In audiophile folklore, however, we are now led to believe that he was deluded. It is very common for audiophiles to sneer about the advertising slogan “Perfect Sound Forever”.
Stereophile in 1995:
When some unknown copywriter coined that immortal phrase to promote the worldwide launch of Compact Disc in late 1982, little did he or she foresee how quickly it would become a term of ridicule.
But in an earlier article from 1983 they had reviewed the Sony player saying that with one particular recording it gave:
…the most realistic reproduction of an orchestra I have heard in my home in 20-odd years of audio listening!
…on the basis of that Decca disc alone, I am now fairly confident about giving the Sony player a clean bill of health, and declaring it the best thing that has happened to music in the home since The Coming of Stereo.
For sure, there were/are many bad CDs and recordings, but it is now commonly held that early CD was fundamentally bad. I don’t believe it was. I would bet that virtually no one could tell the difference between an early CD player and modern ‘high res’.

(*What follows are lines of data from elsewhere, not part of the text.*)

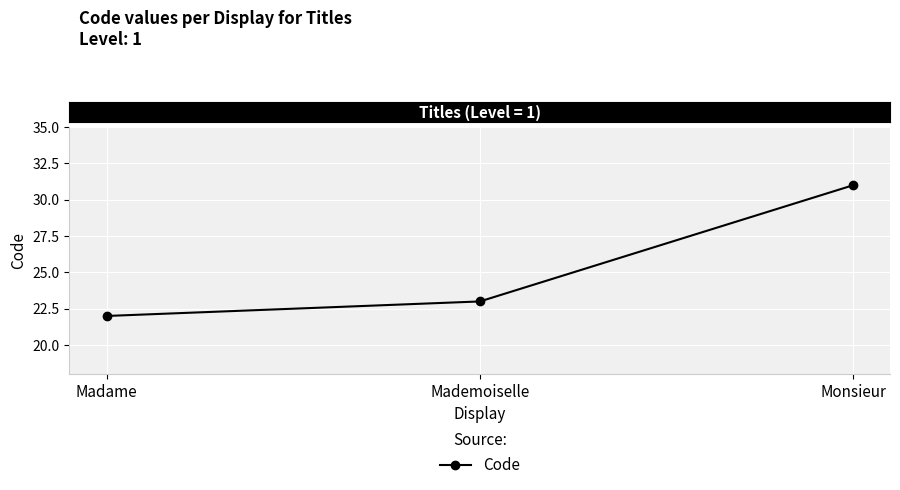

Between Madame and Mademoiselle, which is larger?

Mademoiselle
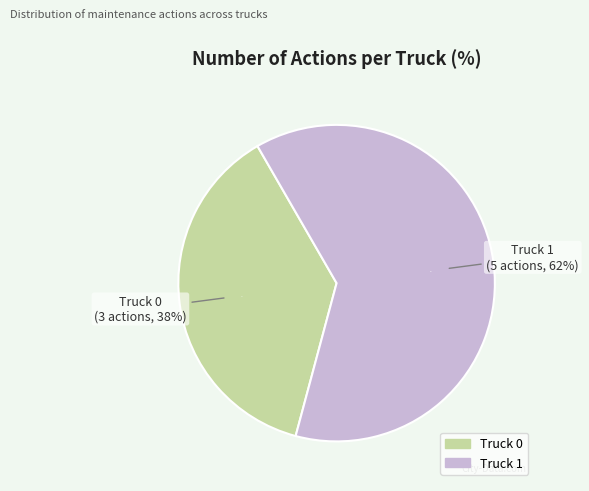

Is there a majority slice in this chart?

Yes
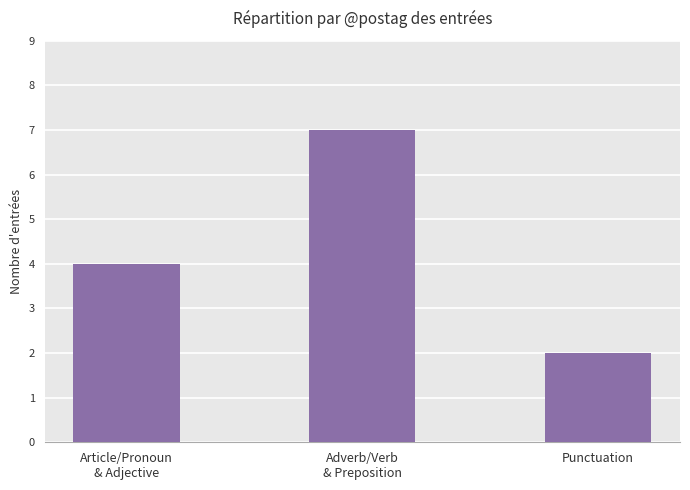

Reading right to left, what are all the values shown in this chart?

2	7	4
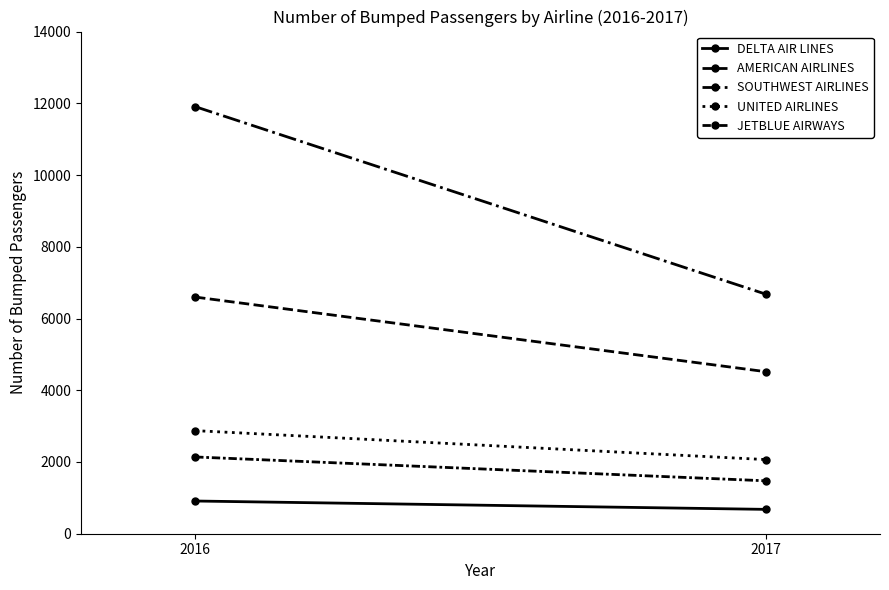

At which category is the sum across all series the highest?

2016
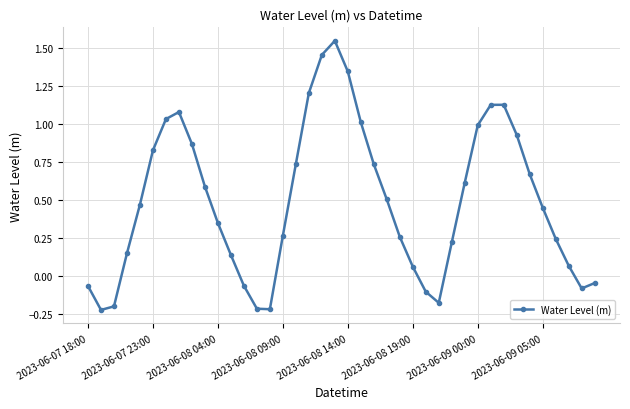

Count the number of categories in the chart.

40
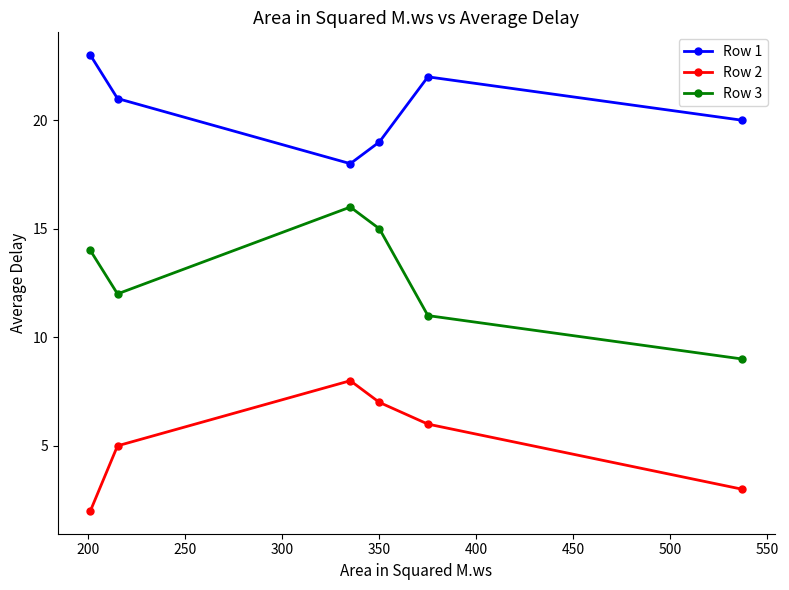

Which series has the largest range (max minus min)?

Row 3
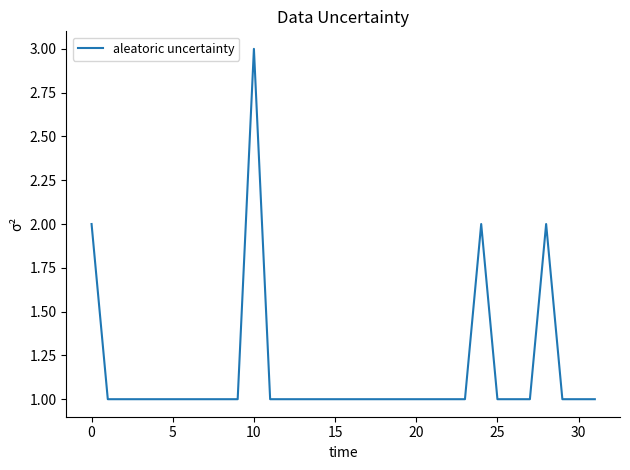

What is the maximum value shown in the chart?

3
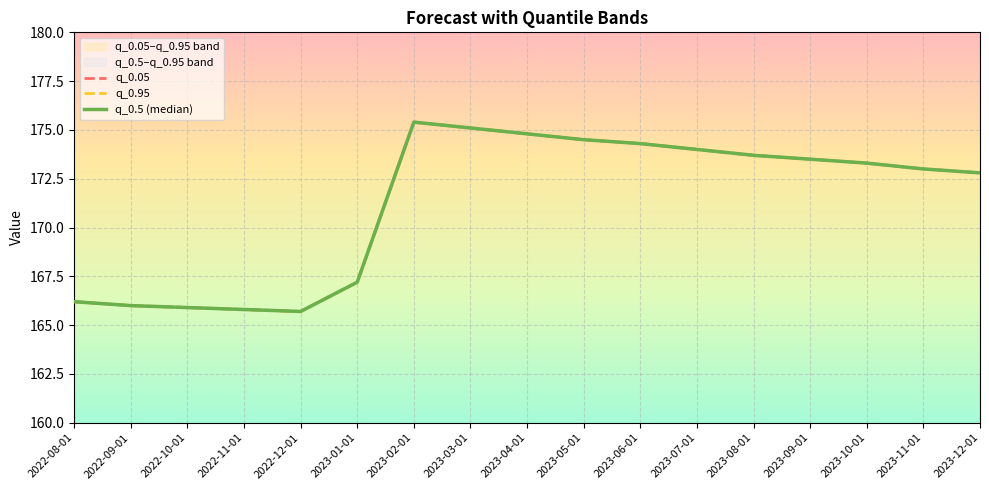

What is the difference between the maximum and second lowest values in the q_0.05 series?

9.6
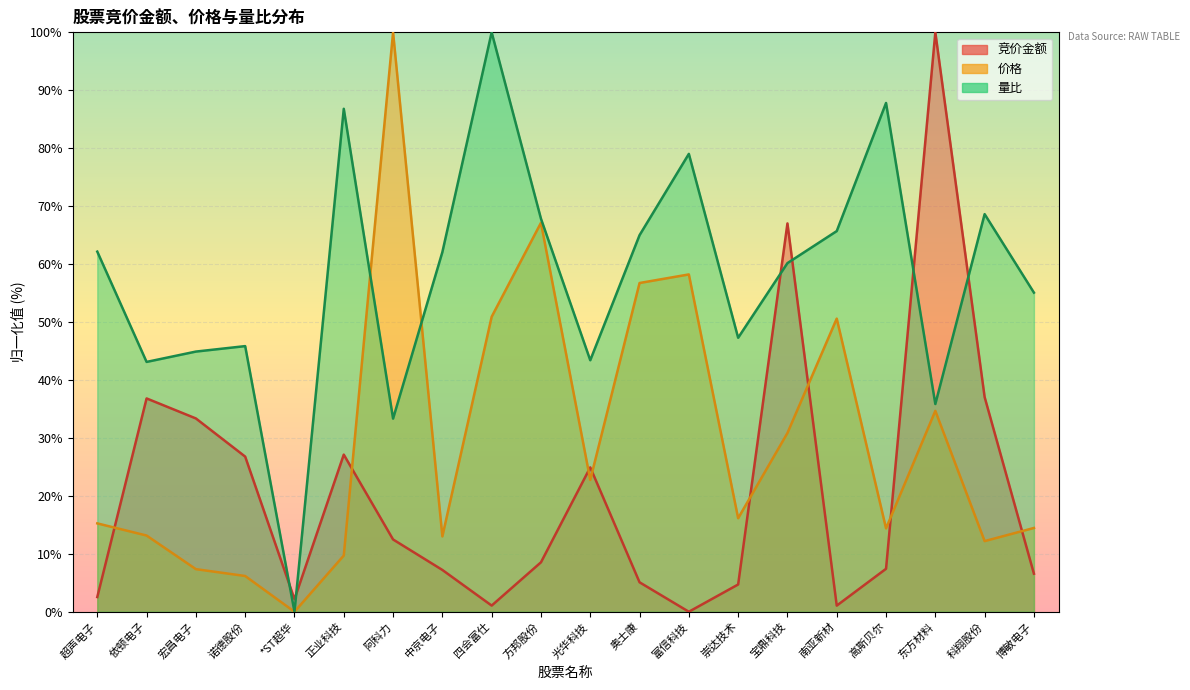

What is the value of the 量比 point at the 15th from the left?

60.2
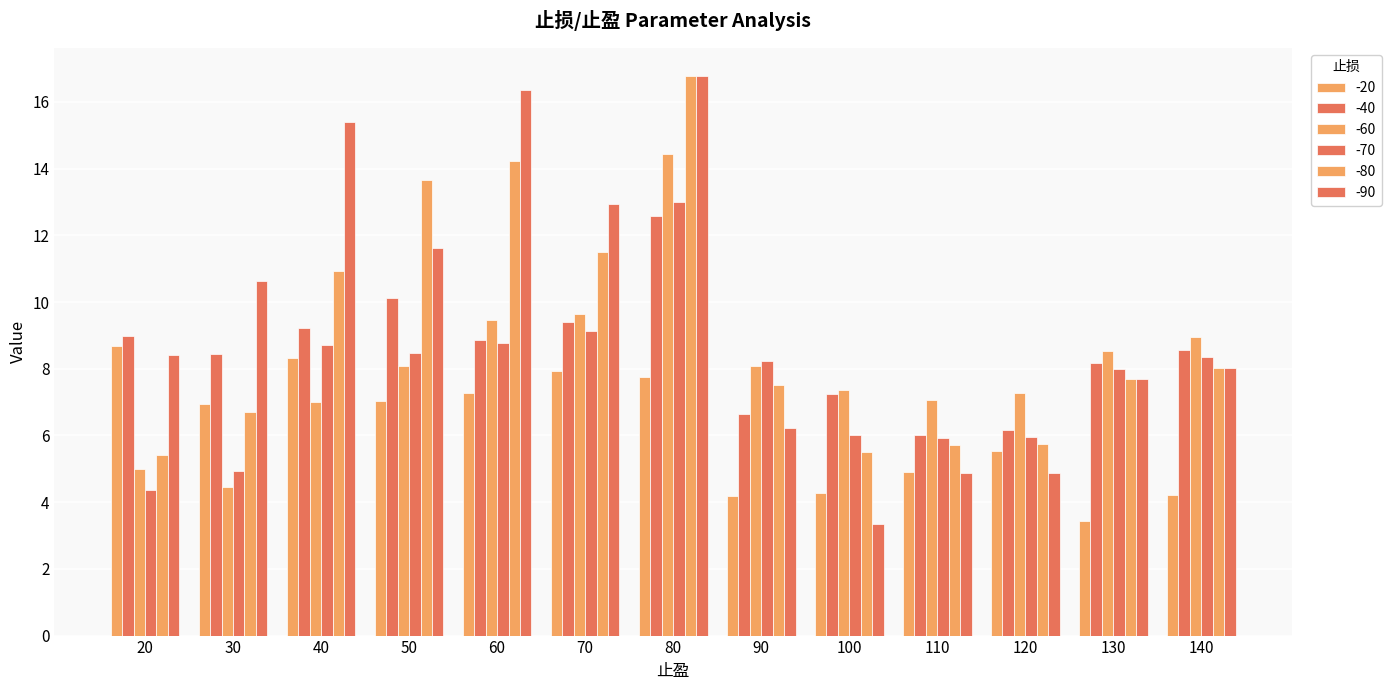

What is the minimum value for -20?

3.4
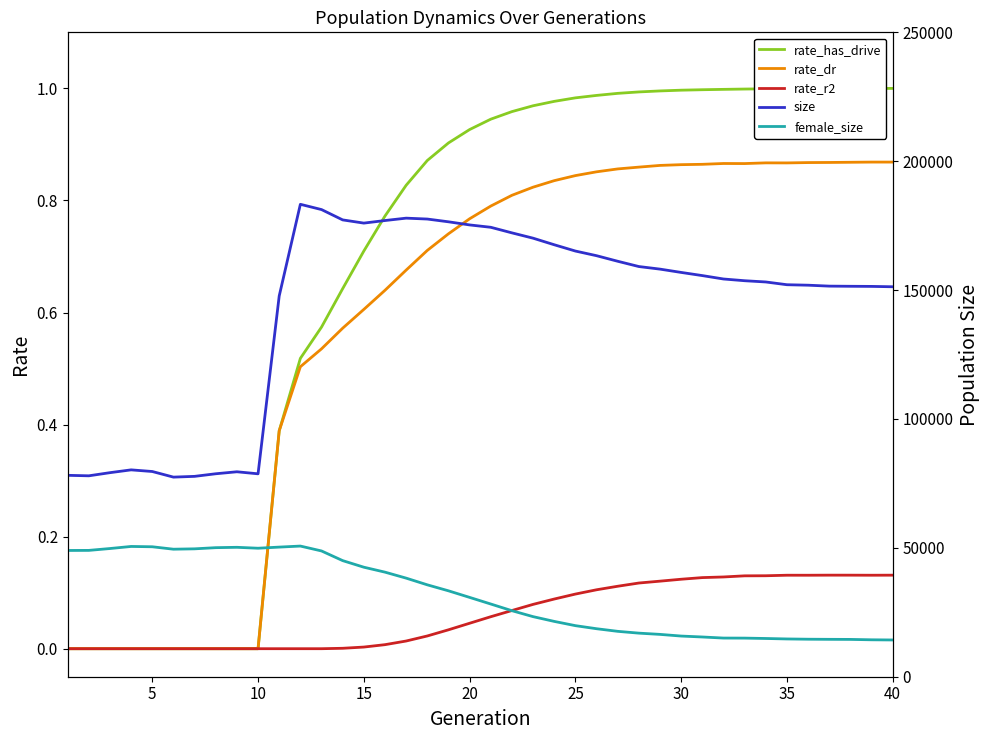

Which series has the largest total across all categories?

size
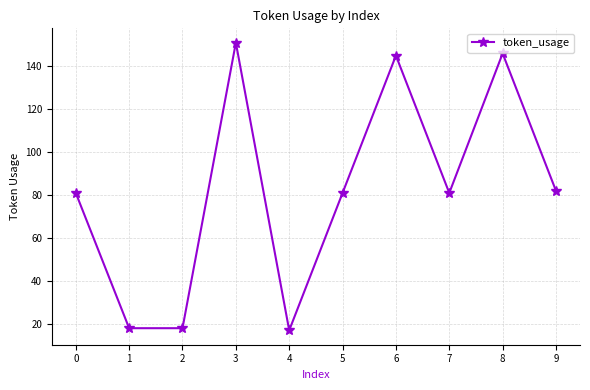

Approximately how many times larger is the value at 7 compared to 0?

1.0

Both magazines seemed aware that their own livings could be in jeopardy if ‘all CD players sound the same’, but I think that CD’s main problem was the impossibility of divorcing the perceived sound from the physical form of the players. 1980s audio equipment looked absolutely terrible – as a browse through the magazines of the time will attest.
Within a couple of years, CD players turned from being expensive, heavy and solid, to cheap, flimsy and with the cheesiest appearance of any audio equipment. They all measured pretty much the same, however, regardless of cost or appearance. Digital audio was revealed to be what it is: information technology that is affordable by everyone.
This, of course, killed it in the eyes and ears of many audiophiles.